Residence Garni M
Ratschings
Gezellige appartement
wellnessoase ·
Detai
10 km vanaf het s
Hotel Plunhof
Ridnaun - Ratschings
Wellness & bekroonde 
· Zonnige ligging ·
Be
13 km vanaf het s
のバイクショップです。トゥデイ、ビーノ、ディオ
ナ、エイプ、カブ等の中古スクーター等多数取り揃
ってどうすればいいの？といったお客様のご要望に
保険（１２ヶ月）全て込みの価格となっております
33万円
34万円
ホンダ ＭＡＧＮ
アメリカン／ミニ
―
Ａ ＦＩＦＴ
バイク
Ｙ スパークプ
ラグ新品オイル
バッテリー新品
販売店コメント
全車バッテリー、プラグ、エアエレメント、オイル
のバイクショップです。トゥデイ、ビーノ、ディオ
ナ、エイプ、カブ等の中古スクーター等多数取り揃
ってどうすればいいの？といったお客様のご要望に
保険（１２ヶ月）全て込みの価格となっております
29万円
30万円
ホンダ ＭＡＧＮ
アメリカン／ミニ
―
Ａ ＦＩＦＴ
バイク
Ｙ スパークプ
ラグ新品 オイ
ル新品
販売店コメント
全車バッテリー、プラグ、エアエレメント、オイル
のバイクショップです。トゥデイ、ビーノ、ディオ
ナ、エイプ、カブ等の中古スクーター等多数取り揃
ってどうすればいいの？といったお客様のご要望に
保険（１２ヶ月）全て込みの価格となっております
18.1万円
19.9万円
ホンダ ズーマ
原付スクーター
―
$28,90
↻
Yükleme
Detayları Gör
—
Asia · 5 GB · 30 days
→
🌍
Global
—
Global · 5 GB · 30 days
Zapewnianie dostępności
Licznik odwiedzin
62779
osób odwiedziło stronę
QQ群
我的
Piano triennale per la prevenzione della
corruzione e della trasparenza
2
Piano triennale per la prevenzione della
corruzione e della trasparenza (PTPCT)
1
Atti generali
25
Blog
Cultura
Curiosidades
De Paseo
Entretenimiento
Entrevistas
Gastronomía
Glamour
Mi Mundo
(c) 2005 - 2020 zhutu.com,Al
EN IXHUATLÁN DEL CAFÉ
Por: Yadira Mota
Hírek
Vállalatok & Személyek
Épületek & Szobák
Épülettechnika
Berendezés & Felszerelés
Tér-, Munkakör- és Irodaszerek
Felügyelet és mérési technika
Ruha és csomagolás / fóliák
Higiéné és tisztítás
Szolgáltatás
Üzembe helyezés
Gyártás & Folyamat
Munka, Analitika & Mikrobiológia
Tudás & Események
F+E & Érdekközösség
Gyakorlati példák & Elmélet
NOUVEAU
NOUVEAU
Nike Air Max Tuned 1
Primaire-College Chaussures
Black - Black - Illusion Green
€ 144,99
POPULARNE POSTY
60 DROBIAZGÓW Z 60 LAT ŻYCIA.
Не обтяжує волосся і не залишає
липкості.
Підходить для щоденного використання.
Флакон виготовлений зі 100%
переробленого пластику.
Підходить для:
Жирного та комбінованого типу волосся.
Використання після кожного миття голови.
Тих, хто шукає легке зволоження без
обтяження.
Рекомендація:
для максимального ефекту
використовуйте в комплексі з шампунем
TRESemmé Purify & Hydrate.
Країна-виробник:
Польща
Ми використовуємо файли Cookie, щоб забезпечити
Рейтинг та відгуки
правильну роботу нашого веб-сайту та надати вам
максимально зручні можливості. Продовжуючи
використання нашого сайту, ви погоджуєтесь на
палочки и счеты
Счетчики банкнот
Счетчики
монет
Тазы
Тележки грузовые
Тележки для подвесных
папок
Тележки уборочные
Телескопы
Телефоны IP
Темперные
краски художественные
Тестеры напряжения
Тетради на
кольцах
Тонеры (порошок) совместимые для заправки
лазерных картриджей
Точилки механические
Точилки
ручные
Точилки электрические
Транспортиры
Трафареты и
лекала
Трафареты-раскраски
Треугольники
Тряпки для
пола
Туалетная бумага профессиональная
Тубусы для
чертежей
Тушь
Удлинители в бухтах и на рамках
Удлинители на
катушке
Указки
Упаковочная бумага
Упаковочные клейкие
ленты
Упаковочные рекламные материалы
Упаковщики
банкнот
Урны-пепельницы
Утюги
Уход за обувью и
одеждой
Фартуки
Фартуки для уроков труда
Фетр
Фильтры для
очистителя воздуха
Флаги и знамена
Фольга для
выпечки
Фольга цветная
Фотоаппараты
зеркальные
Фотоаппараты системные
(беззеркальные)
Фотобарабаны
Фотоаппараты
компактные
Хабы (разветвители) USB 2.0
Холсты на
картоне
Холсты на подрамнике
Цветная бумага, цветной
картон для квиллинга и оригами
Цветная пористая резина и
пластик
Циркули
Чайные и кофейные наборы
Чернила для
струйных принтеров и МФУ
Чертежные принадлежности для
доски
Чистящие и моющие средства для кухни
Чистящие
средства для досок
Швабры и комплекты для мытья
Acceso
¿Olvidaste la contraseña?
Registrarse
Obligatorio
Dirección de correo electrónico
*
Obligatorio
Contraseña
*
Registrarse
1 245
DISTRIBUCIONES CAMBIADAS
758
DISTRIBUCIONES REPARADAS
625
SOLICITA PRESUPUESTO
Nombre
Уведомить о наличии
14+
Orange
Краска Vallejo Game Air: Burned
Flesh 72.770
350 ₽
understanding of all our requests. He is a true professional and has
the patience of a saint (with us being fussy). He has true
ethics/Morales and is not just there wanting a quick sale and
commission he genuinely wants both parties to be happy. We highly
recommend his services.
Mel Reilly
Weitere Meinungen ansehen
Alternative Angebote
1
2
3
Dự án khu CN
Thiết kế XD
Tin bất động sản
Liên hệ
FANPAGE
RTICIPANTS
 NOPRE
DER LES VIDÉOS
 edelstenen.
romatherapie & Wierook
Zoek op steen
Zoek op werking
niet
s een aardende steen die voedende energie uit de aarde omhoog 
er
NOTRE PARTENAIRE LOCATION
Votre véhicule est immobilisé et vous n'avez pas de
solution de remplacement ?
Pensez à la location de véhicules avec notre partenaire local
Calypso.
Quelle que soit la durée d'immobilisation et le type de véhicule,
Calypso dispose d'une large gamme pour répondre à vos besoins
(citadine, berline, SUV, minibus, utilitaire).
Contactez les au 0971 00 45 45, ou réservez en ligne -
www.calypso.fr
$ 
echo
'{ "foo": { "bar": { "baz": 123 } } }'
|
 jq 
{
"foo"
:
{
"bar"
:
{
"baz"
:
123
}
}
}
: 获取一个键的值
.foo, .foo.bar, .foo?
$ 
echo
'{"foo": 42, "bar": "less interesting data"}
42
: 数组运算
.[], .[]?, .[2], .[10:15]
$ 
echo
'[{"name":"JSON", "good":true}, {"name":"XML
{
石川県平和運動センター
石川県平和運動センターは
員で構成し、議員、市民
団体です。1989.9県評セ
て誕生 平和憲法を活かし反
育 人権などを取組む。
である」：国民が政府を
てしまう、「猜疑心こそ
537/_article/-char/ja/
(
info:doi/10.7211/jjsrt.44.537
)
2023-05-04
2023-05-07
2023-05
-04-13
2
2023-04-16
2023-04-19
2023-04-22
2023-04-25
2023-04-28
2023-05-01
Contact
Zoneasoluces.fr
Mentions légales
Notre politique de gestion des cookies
-------
• [To-do item]: Working from the records above, tally the lines that contain "trasparenza" and give only the total.

• [Answer box]: 2